## BEGIN QUOTED PASSAGE

#976907 golang-github-boltdb-bolt: FTBFS on ppc64el (arch:all-only src pkg): dh_auto_test: error: cd obj-powerpc64le-linux-gnu && go test -vet=off -v -p 160 -short github.com/boltdb/bolt github.com/boltdb/bolt/cmd/bolt returned exit code 1

#976907#5
Date:
2020-12-09 09:03:31 UTC
From:
To:
Hi,

During a rebuild of all packages in sid, your package failed to build
on ppc64el. At the same time, it did not fail on amd64.

I'm marking this bug as severity:serious since your package has only
Architecture:all binary packages, and should thus, in theory, build
everywhere. Failure to build on ppc64el might indicate a serious issue
in this package or in another package.

But feel free to downgrade or close if you believe that this is only a
build-time issue. (I would personnally prefer a severity:minor bug just to
track that the package can only be built on specific architectures.)

Relevant part (hopefully):
http://qa-logs.debian.net/2020/12/09/golang-github-boltdb-bolt_1.3.1-7_unstable.log

A list of current common problems and possible solutions is available at
http://wiki.debian.org/qa.debian.org/FTBFS . You're welcome to contribute!

## END QUOTED PASSAGE

**CHALLENGES:**
#1 In the bug report, swap "severity:minor" for "severity:important" in the passage starting at "But feel free" and ending at "welcome to contribute!", then give that passage.
#2 Write the next part of the bug report, picking up after its last sentence.
The listing after the bug report isn't needed.

## BEGIN DATA BLOCK

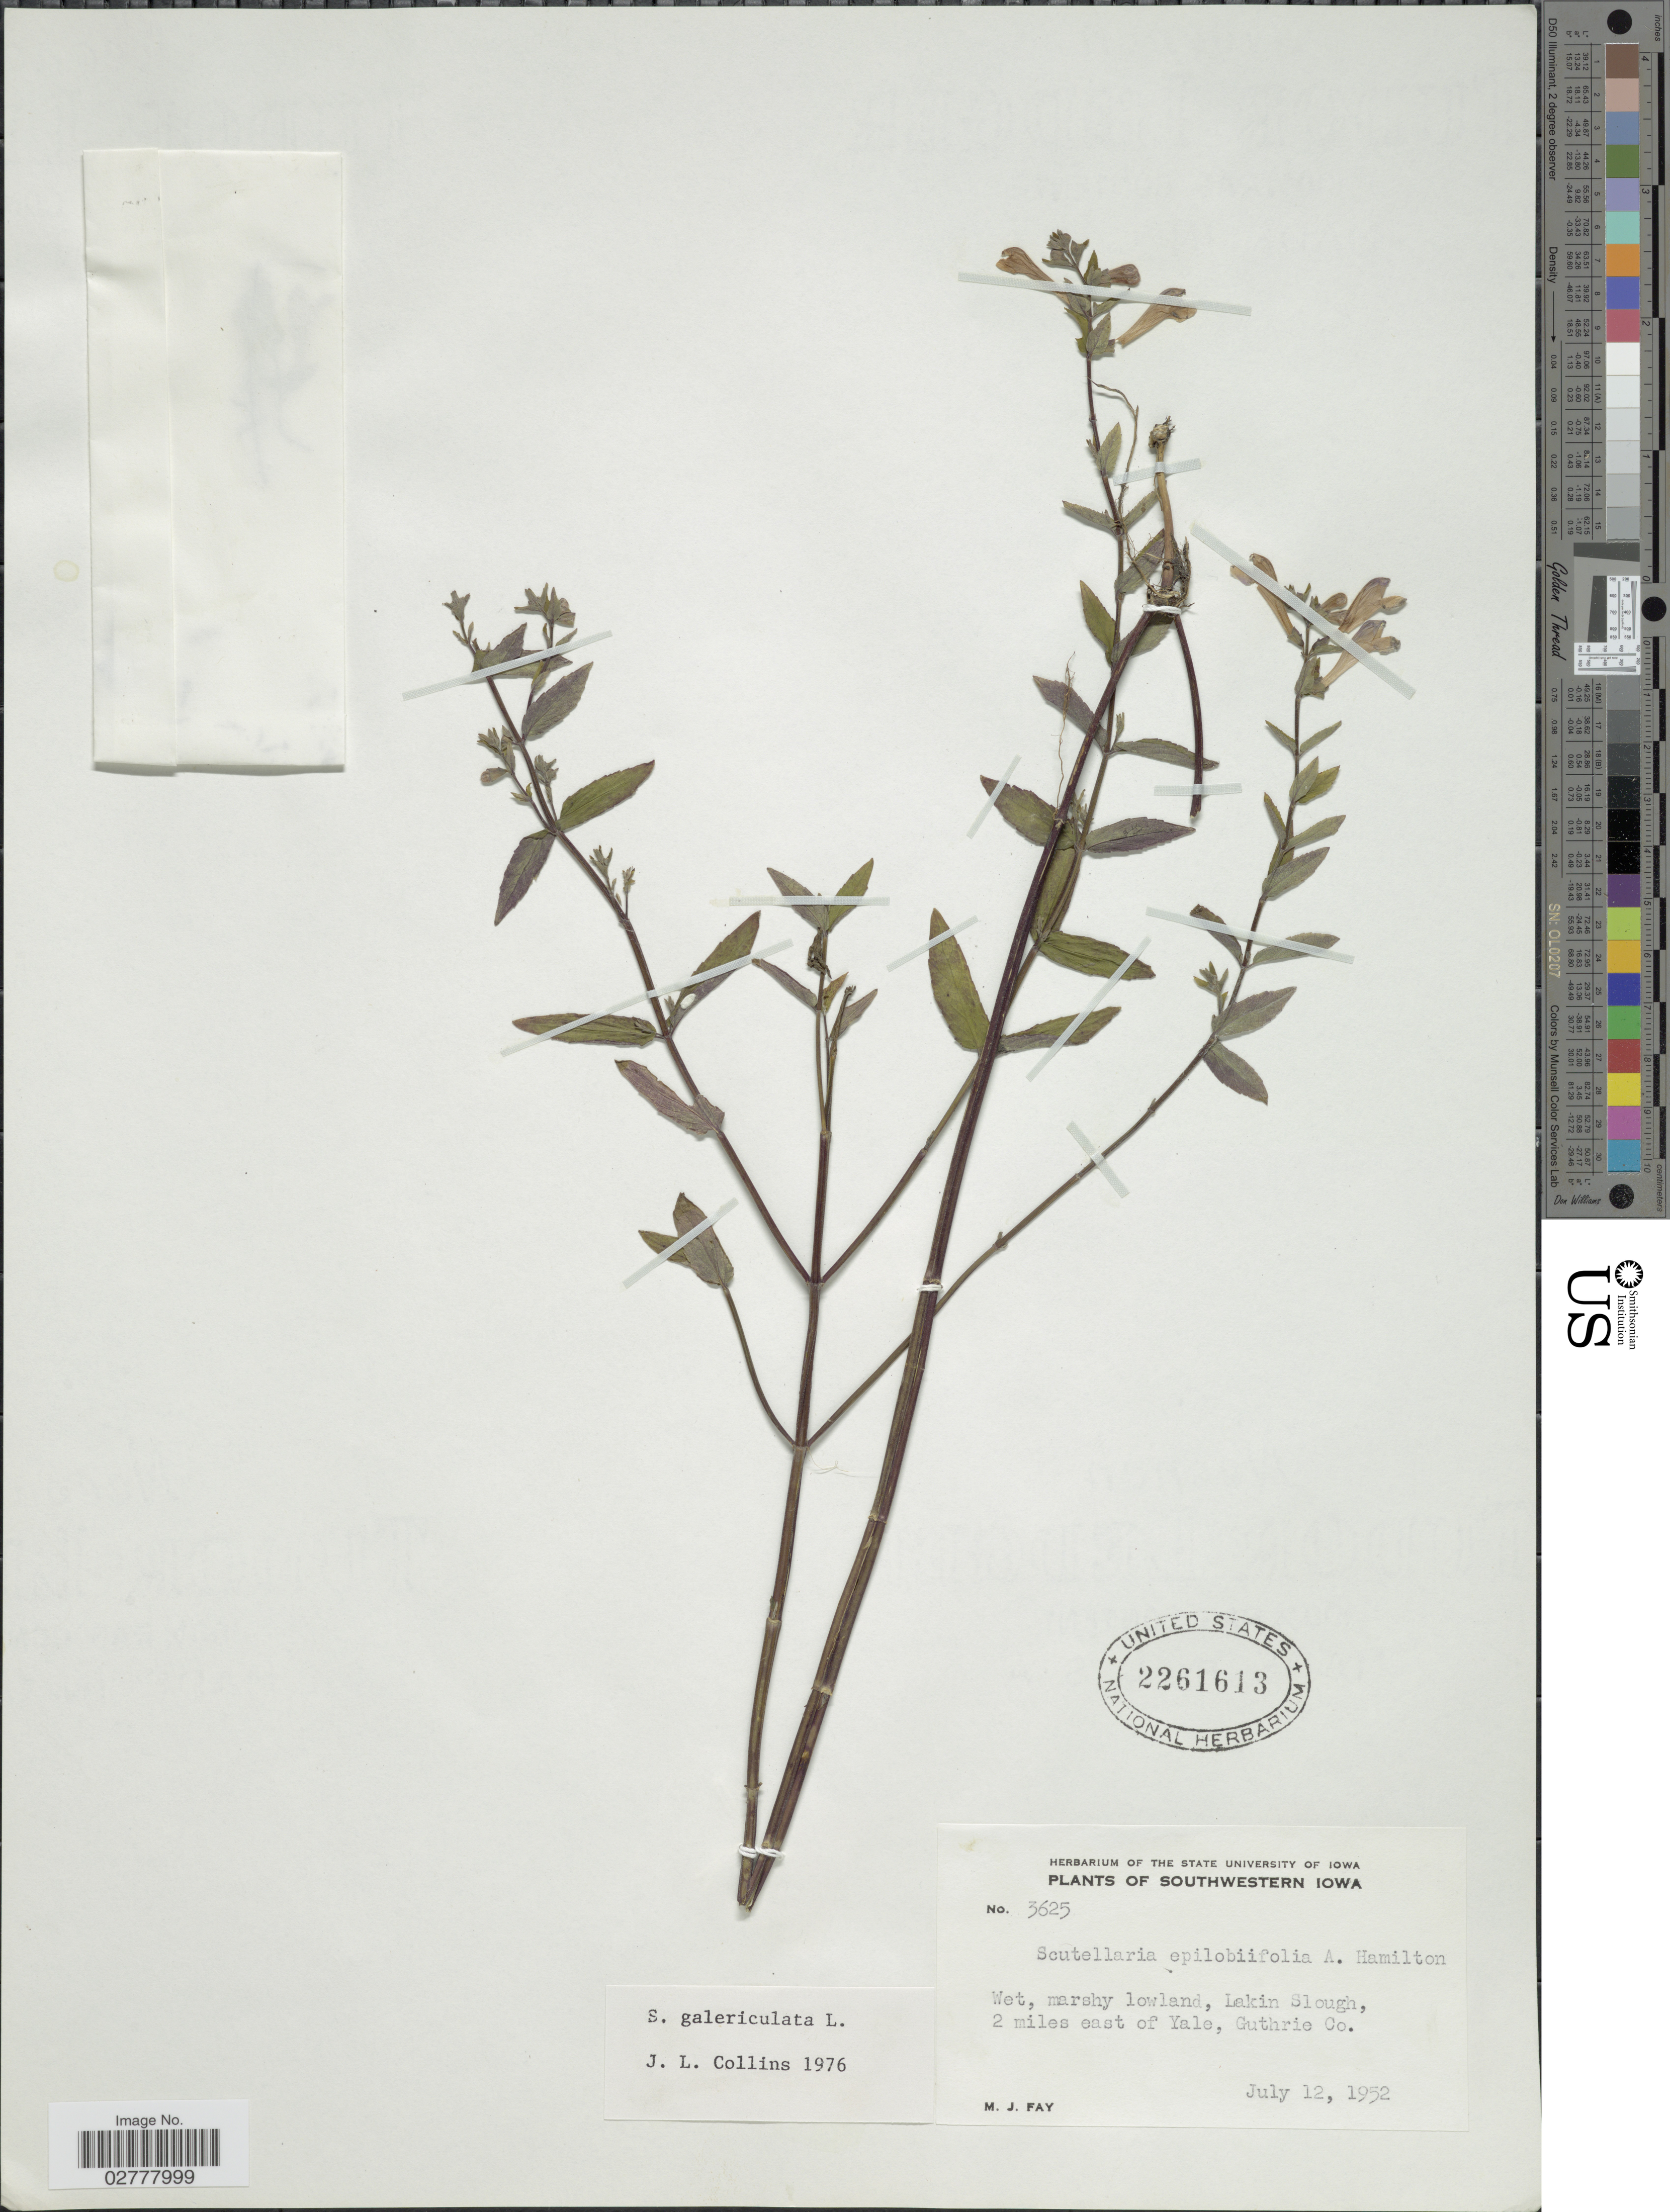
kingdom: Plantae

## END DATA BLOCK

**FINAL ANSWERS:**
#1
But feel free to downgrade or close if you believe that this is only a
build-time issue. (I would personnally prefer a severity:important bug just to
track that the package can only be built on specific architectures.)

Relevant part (hopefully):
http://qa-logs.debian.net/2020/12/09/golang-github-boltdb-bolt_1.3.1-7_unstable.log

A list of current common problems and possible solutions is available at
http://wiki.debian.org/qa.debian.org/FTBFS . You're welcome to contribute!

#2
If you reassign this bug to another package, please marking it as 'affects'-ing
this package. See https://www.debian.org/Bugs/server-control#affects

If you fail to reproduce this, please provide a build log and diff it with me
so that we can identify if something relevant changed in the meantime.

About the archive rebuild: The rebuild was done on a Power8 cluster part of the
Grid'5000 testbed. Hardware specs: https://www.grid5000.fr/w/Grenoble:Hardware#drac

#976907#10
Date:
2020-12-12 16:59:37 UTC
From:
To:
Hello all,

1 down, 1 to go.... info below.
[...]

^--- I've not looked into this one yet.

[...]
[...]

^-- this one is solved by adding `tx.Rollback()` last in
TestTx_Commit_ErrTxNotWritable function (in tx_test.go:65).
In other words, this is a test-suite bug (not a bug in the actual
product code).

The reasoning goes that tx.Commit() is expected to
return error bolt.ErrTxNotWritable, which it does -- but this
means it's holding a reader lock on db.mmaplock.
After the test function finishes the deferred function
db.MustClose() runs and calls into things that tries
to take a read-write lock of db.mmaplock which times out.
The added tx.Rollback() on a read-only tx basically only
removes the transaction and releases the db.mmaplock.

I have no idea why this would not also trigger on any other arch.

Regards,
Andreas Henriksson

#976907#15
Date:
2020-12-12 17:34:56 UTC
From:
To:
Hello again,
[...]

Now also quickly looked into this one. It seems the test-suite
makes assumptions related to calculations that involve
os.Getpagesize() (which gives 4096 on amd64 and 65536 on ppc64el,
which is 16 times larger).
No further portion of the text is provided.